» Source extract
++++++

# Supervised Training on Wafer Map Data

In this notebook, we train a slightly modified ResNet-18 on our training splits in a fully-supervised, end-to-end fashion. This serves as a baseline to compare performance against fine-tuned models that are pretrained in a self-supervised fashion.

## Imports

In [4]:
import lightly
import matplotlib.pyplot as plt
import numpy as np
import pandas as pd
import pytorch_lightning as pl
import seaborn as sns
import torch
import torch.nn.functional as F
import torchvision
import torchvision.transforms as T
from lightly.data import LightlyDataset
from lightly.transforms.rotation import RandomRotate
from pytorch_lightning.callbacks.early_stopping import EarlyStopping
from torch import nn
from torch.utils.data import DataLoader, Dataset
from torchmetrics.classification import (
    MulticlassAccuracy,
    MulticlassAUROC,
    MulticlassF1Score,
)
from torchvision.transforms.functional import InterpolationMode

## Loading in Wafer Data

Below we load in the cleaned data splits for each of the training sets (corresponding to 1\%, 10\%, and 20\% of the total labels), as well as the validation set and test set.

In [5]:
root = "../data/cleaned_splits"
train_1_split = pd.read_pickle(f"{root}/train_1_split.pkl")
train_10_split = pd.read_pickle(f"{root}train_10_split.pkl")
train_20_split = pd.read_pickle(f"{root}/train_20_split.pkl")
val_data = pd.read_pickle(f"{root}/val_data.pkl")
test_data = pd.read_pickle(f"{root}/test_data.pkl")

In [6]:
class WaferMapDataset(Dataset):
    def __init__(self, X, y, transform=None):
        self.data = pd.concat([X, y], axis="columns")
        # All resizing is done in augmentations, so we have tensors/arraays of different sizes
        # Because of this, just create a list of tensors
        self.X_list = [torch.tensor(ndarray) for ndarray in X]
        self.y_list = [torch.tensor(ndarray) for ndarray in y]
        self.transform = transform

    def __getitem__(self, index):
        x = self.X_list[index]
        y = self.y_list[index]
        if self.transform:
            x = self.transform(x)
        return x, y

    def __len__(self):
        return len(self.X_list)

## Transforms for Datasets

Here we create the sets of transforms for training and holdout datasets. We use the same augmentations for the training data as we used for self-supervised pretraining. The reason for doing so is to investigate whether a fully supervised baseline trained end-to-end can learn visual representations that are invariant to these augmentations.

++++++

» Entries supplied
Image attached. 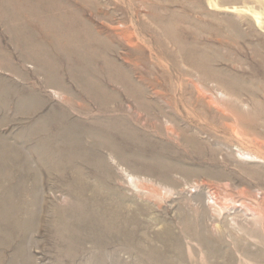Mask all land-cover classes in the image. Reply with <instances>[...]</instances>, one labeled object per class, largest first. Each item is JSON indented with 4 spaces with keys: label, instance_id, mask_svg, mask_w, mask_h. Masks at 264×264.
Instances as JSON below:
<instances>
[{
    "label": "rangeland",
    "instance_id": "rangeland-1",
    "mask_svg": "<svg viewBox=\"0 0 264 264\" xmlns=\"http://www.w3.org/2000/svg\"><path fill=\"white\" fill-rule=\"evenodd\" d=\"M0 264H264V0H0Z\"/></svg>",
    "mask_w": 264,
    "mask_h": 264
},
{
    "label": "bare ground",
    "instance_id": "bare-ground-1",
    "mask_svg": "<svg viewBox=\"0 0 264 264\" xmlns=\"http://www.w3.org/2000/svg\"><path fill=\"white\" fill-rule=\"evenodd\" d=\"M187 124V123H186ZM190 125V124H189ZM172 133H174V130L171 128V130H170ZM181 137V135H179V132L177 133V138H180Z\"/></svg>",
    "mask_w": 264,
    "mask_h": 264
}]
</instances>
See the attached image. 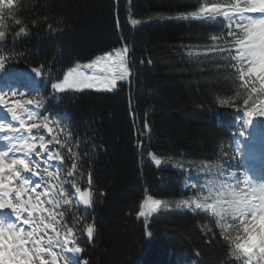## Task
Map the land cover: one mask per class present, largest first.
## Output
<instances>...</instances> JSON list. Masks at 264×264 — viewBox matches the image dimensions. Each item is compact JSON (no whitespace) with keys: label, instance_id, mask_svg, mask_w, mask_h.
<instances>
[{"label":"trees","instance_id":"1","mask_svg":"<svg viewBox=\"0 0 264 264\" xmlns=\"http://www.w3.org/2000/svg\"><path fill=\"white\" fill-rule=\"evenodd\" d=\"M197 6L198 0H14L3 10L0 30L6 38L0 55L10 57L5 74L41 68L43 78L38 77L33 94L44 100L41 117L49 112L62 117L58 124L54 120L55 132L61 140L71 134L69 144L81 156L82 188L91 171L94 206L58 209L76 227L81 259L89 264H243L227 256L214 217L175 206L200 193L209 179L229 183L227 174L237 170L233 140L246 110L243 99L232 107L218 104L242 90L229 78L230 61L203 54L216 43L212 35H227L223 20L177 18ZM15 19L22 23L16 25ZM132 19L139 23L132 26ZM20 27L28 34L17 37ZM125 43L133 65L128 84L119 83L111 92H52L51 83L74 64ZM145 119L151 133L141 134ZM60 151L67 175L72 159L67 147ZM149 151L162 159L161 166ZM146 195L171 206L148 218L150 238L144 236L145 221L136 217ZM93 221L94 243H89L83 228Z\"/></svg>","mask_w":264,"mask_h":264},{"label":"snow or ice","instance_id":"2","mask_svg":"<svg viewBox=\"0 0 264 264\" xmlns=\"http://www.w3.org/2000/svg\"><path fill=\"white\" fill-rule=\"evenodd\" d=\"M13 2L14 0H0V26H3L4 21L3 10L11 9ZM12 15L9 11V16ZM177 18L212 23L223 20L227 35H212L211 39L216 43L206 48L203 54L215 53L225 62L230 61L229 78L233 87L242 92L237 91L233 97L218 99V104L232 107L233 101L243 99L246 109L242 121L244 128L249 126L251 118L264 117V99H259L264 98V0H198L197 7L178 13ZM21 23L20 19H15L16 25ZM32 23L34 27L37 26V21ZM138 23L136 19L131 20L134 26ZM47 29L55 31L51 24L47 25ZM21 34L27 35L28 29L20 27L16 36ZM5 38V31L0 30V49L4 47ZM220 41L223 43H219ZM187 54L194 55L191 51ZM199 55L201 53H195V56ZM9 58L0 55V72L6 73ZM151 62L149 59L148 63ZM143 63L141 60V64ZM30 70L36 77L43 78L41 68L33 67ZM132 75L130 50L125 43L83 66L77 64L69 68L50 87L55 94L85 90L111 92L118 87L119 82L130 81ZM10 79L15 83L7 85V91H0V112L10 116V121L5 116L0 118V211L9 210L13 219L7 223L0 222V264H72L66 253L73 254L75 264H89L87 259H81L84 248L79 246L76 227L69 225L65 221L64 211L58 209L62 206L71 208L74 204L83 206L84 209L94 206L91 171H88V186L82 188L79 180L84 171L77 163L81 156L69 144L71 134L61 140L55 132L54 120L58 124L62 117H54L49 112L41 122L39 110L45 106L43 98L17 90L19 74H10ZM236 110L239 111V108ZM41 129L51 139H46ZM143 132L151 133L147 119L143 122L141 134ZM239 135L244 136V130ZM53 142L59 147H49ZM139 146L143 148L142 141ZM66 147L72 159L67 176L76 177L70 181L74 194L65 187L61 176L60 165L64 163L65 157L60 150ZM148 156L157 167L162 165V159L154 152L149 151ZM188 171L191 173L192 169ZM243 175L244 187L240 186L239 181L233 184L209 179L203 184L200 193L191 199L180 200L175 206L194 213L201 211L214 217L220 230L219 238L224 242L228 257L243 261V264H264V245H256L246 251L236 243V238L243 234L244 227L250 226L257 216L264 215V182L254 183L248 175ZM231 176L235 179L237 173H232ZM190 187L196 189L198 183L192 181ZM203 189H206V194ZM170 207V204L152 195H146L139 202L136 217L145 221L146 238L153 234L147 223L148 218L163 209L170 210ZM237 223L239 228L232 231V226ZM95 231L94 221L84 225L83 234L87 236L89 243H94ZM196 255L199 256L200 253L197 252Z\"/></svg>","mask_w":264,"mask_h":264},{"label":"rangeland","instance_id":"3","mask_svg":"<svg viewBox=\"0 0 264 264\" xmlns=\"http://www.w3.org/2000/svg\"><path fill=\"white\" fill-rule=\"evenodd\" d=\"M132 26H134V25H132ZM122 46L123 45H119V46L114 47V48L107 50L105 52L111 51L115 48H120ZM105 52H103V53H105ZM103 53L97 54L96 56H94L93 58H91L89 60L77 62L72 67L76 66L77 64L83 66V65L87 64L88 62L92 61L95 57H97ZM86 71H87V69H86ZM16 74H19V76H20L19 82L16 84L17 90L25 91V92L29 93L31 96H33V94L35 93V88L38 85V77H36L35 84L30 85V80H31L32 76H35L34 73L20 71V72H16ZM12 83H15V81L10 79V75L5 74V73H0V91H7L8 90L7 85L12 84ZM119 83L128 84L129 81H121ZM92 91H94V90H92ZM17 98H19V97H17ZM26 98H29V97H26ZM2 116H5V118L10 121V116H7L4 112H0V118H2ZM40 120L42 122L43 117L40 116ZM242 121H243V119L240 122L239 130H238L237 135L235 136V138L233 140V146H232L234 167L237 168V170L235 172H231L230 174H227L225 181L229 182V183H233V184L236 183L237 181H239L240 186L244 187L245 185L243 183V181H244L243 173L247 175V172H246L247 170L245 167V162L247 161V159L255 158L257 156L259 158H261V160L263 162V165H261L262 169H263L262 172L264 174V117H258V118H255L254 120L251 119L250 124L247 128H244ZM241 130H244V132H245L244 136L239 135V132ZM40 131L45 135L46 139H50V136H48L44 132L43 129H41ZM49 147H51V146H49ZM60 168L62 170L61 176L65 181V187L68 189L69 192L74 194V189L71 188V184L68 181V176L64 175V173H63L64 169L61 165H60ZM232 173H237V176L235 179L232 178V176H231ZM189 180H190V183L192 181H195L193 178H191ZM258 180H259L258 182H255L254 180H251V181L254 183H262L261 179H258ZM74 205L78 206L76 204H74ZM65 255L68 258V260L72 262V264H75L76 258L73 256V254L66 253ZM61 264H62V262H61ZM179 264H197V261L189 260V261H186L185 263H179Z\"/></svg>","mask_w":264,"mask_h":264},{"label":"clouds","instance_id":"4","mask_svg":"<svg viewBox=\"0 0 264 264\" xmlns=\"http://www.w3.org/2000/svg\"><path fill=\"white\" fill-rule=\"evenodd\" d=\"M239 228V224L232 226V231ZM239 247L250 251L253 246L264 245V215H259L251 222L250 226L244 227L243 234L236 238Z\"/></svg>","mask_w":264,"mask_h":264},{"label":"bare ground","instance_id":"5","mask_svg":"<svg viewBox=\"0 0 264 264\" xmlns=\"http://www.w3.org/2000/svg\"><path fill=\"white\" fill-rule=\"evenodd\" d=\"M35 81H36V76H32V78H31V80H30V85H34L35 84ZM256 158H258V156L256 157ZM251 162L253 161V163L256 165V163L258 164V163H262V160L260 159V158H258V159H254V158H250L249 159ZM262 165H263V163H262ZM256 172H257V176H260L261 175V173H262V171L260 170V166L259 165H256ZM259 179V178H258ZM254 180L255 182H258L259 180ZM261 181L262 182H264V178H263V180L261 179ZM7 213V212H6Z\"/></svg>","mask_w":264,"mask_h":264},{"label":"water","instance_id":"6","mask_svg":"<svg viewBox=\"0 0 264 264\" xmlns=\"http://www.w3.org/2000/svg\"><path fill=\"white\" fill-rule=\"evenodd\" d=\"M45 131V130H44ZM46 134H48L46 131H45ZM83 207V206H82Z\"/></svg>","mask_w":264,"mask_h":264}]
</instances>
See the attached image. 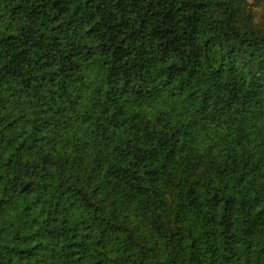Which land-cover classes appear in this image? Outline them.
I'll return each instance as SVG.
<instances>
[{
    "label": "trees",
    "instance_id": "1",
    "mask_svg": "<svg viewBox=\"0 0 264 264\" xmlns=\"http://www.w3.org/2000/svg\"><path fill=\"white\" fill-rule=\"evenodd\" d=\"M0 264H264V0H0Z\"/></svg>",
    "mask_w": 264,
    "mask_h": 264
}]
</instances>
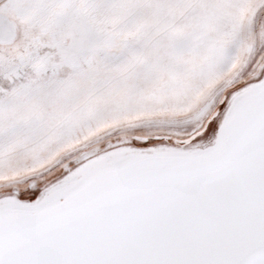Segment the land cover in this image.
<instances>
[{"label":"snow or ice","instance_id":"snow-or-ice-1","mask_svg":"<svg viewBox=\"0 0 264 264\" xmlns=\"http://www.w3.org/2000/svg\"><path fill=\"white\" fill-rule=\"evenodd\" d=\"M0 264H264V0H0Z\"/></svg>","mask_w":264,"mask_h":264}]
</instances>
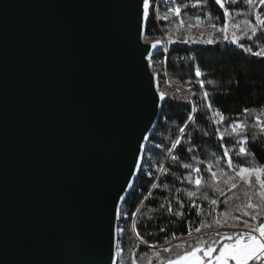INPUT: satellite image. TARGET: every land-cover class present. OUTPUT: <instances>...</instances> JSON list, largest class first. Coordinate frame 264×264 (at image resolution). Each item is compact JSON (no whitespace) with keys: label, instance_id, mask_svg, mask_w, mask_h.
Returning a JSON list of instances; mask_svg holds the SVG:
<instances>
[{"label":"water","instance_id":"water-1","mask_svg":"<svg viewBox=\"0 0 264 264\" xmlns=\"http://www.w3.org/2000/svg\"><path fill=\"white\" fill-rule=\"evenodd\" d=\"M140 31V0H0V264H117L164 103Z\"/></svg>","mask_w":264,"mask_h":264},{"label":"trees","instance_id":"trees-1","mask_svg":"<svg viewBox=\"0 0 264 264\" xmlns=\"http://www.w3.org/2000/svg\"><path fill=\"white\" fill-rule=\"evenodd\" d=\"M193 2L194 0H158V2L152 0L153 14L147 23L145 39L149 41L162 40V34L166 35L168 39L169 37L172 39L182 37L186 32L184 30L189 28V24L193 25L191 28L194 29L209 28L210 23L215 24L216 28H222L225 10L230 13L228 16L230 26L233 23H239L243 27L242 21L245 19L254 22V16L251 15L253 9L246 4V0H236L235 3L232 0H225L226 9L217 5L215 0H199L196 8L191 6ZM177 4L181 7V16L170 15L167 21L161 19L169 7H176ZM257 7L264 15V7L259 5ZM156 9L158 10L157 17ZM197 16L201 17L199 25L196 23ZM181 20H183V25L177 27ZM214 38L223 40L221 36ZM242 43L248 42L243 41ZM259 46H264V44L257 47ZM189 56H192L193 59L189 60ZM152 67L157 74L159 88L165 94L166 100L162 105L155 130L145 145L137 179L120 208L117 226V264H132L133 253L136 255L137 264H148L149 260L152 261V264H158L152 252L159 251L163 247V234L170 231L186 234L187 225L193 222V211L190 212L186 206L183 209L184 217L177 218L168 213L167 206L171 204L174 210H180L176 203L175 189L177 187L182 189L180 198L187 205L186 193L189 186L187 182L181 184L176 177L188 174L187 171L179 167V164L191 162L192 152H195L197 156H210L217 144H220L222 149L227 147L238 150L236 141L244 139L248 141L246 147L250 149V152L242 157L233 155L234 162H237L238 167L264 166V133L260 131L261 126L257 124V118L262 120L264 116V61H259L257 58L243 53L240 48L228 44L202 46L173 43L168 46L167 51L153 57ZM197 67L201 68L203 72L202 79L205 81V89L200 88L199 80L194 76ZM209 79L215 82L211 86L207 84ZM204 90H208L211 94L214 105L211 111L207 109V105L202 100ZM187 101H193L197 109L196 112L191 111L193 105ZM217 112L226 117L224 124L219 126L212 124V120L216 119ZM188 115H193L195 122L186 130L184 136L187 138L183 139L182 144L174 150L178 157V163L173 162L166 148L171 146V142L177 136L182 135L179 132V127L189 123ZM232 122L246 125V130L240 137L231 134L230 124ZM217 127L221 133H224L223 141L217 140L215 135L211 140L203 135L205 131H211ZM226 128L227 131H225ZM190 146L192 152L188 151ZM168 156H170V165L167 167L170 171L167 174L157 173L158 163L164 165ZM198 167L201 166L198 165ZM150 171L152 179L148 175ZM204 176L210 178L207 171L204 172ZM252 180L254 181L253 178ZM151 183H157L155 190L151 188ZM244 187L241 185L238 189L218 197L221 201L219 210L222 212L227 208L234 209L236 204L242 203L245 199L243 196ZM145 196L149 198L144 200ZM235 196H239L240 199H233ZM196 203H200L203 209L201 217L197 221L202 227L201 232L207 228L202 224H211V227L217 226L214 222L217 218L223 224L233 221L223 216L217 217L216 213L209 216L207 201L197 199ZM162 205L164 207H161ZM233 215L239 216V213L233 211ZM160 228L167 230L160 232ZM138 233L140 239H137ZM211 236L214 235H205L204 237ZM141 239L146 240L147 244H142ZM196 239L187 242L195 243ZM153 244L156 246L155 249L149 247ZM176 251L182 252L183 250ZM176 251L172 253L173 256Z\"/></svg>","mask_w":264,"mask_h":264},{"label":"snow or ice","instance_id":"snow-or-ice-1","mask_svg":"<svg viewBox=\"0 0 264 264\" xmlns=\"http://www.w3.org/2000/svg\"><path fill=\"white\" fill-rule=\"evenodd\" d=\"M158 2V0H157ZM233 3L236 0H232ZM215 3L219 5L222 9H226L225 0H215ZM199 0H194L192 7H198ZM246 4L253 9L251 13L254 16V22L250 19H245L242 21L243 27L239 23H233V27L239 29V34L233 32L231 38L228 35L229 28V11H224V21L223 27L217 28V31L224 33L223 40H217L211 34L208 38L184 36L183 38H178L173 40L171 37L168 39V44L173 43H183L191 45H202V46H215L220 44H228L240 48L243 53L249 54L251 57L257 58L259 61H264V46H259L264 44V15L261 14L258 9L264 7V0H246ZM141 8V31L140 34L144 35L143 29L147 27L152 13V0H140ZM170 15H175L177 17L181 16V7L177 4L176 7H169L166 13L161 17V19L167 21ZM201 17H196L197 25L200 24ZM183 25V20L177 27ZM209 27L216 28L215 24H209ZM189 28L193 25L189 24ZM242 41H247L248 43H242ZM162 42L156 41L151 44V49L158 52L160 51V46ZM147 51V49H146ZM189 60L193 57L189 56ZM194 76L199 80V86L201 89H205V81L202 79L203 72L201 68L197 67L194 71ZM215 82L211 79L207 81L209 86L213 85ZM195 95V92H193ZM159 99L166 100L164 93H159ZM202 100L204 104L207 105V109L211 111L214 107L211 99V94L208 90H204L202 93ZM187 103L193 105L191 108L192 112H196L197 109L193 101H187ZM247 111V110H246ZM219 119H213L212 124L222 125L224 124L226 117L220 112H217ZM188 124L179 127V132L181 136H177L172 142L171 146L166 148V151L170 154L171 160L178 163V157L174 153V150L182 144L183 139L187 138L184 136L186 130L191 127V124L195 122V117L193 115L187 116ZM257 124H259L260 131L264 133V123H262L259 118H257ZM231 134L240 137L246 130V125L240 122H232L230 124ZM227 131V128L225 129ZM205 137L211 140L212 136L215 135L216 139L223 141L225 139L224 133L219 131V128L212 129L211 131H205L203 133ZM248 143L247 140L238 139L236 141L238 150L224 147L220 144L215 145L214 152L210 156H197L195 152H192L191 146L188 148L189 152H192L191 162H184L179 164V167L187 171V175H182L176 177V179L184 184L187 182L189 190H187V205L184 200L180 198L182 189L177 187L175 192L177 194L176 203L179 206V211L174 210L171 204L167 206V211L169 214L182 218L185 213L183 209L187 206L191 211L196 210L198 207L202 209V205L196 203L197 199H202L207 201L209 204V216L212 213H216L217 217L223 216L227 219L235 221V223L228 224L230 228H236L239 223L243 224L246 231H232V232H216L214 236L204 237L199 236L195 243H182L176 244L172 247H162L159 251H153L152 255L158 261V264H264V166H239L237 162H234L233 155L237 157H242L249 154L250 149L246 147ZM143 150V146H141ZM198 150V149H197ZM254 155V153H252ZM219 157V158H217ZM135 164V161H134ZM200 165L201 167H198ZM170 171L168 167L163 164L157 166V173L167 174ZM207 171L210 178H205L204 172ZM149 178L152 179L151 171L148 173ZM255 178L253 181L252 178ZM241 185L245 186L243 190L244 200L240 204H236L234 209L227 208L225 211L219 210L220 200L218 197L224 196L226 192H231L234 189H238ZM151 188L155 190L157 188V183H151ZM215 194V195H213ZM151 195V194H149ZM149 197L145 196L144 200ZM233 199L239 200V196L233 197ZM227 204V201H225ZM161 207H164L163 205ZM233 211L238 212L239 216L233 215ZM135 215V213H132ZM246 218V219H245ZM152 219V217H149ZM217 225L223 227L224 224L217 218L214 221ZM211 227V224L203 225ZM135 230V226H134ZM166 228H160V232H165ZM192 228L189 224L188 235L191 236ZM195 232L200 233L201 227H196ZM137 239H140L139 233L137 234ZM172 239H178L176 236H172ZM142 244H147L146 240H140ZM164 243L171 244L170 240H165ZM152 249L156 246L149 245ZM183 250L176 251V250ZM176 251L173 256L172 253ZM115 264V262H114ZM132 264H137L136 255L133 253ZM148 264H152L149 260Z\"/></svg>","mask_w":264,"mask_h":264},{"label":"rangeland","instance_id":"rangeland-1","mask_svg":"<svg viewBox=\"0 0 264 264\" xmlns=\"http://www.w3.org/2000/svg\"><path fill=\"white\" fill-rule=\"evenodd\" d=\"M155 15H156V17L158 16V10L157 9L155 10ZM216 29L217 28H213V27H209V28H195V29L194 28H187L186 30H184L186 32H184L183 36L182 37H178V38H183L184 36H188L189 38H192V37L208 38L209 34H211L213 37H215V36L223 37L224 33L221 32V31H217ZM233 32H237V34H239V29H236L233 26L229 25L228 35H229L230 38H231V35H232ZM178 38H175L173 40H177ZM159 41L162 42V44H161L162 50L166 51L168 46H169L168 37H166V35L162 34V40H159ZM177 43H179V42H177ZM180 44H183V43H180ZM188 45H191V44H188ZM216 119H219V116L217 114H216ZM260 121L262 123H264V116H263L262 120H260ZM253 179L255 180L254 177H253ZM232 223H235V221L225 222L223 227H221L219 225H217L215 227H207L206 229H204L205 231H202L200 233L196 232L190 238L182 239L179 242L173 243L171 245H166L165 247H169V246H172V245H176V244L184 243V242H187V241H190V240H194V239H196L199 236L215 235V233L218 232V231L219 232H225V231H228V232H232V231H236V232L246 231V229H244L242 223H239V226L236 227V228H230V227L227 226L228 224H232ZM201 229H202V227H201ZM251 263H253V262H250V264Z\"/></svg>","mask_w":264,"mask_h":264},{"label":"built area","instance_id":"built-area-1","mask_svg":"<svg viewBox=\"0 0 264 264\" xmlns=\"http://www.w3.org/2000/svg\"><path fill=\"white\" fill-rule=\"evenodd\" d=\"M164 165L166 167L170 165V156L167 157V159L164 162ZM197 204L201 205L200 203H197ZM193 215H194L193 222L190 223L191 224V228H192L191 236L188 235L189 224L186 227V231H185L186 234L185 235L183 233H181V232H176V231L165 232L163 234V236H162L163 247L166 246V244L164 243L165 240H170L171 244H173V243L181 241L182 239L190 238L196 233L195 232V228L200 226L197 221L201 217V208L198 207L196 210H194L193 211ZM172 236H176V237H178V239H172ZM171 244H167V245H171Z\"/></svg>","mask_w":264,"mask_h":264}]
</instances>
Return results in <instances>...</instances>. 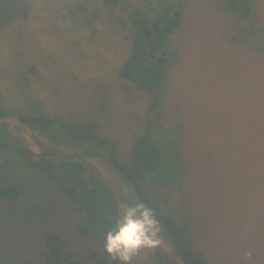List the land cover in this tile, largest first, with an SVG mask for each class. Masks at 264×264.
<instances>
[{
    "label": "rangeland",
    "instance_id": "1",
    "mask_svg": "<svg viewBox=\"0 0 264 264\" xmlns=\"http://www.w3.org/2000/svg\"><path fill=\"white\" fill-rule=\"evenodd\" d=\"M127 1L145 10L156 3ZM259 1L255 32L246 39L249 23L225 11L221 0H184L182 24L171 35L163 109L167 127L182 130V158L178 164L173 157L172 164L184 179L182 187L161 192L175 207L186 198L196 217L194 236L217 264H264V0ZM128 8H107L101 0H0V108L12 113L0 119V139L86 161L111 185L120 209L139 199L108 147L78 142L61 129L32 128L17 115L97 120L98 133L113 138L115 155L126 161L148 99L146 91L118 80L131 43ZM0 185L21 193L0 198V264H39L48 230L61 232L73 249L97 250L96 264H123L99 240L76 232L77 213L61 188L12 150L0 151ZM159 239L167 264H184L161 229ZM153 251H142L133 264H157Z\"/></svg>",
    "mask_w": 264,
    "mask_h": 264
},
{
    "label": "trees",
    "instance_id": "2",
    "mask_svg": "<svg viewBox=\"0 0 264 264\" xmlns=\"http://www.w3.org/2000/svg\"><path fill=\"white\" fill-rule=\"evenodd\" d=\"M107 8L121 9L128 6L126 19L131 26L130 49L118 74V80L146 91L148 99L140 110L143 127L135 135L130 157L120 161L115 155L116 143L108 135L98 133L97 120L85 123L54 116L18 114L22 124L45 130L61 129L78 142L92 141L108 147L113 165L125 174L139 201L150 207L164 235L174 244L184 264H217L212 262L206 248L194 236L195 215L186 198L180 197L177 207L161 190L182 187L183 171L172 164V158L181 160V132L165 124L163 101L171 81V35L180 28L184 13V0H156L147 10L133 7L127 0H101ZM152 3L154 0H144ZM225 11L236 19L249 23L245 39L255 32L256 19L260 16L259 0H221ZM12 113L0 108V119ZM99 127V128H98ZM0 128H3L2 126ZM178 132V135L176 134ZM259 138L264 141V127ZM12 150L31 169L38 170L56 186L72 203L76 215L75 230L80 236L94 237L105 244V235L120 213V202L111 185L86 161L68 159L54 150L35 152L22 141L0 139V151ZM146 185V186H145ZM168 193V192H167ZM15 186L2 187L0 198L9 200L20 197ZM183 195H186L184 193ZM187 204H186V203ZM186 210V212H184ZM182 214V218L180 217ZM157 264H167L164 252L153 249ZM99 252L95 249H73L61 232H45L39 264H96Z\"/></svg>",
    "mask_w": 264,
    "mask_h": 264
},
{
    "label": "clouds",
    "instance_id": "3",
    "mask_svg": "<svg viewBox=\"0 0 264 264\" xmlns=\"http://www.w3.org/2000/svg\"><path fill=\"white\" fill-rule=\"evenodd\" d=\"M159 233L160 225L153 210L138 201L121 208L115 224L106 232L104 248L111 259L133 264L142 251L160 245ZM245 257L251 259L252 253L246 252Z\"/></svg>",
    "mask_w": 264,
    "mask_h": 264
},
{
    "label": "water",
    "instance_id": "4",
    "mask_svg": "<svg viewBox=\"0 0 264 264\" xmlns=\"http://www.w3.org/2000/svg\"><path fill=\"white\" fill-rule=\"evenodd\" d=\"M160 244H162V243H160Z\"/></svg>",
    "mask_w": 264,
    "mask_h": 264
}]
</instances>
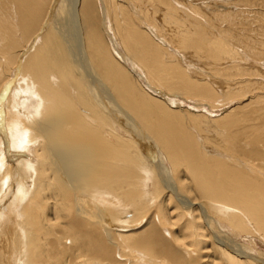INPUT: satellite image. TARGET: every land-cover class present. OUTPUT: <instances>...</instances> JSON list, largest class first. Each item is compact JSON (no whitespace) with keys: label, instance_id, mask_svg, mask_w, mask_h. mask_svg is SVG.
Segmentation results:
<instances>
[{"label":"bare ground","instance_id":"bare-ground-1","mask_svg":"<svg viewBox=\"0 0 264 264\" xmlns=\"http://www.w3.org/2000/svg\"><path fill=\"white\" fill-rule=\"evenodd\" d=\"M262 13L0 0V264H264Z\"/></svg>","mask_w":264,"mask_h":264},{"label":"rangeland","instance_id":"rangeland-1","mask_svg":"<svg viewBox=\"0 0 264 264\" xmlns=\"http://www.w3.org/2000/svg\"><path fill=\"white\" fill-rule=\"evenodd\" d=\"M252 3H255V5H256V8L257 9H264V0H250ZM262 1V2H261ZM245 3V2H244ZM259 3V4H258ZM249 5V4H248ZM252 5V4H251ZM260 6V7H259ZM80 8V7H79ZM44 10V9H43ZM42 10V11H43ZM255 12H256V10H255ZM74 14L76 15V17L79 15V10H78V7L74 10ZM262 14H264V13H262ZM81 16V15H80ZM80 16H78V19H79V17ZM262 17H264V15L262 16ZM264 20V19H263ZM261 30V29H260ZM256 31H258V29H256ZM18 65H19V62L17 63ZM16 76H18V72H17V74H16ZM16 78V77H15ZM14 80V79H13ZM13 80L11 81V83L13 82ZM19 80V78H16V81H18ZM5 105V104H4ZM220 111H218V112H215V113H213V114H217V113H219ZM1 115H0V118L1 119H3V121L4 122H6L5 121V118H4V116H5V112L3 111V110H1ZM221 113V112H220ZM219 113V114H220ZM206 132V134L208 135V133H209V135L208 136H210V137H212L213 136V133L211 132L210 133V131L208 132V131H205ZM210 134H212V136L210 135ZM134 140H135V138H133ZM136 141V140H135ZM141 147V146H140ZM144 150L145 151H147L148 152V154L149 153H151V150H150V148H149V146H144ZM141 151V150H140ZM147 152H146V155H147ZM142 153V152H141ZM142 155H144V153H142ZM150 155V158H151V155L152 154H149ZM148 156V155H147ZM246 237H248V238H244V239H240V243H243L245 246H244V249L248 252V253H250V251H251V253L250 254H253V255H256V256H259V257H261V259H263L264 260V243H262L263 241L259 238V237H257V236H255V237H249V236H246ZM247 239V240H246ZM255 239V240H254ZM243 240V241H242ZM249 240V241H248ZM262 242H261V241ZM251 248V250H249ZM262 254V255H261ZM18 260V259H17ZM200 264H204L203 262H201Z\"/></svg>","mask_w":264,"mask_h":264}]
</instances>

++++++

» Exercise description
In the wafer map notebook, which network is trained end-to-end as the fully supervised baseline? The material stands apart from the wafer map notebook.

» The solution
A slightly modified ResNet-18.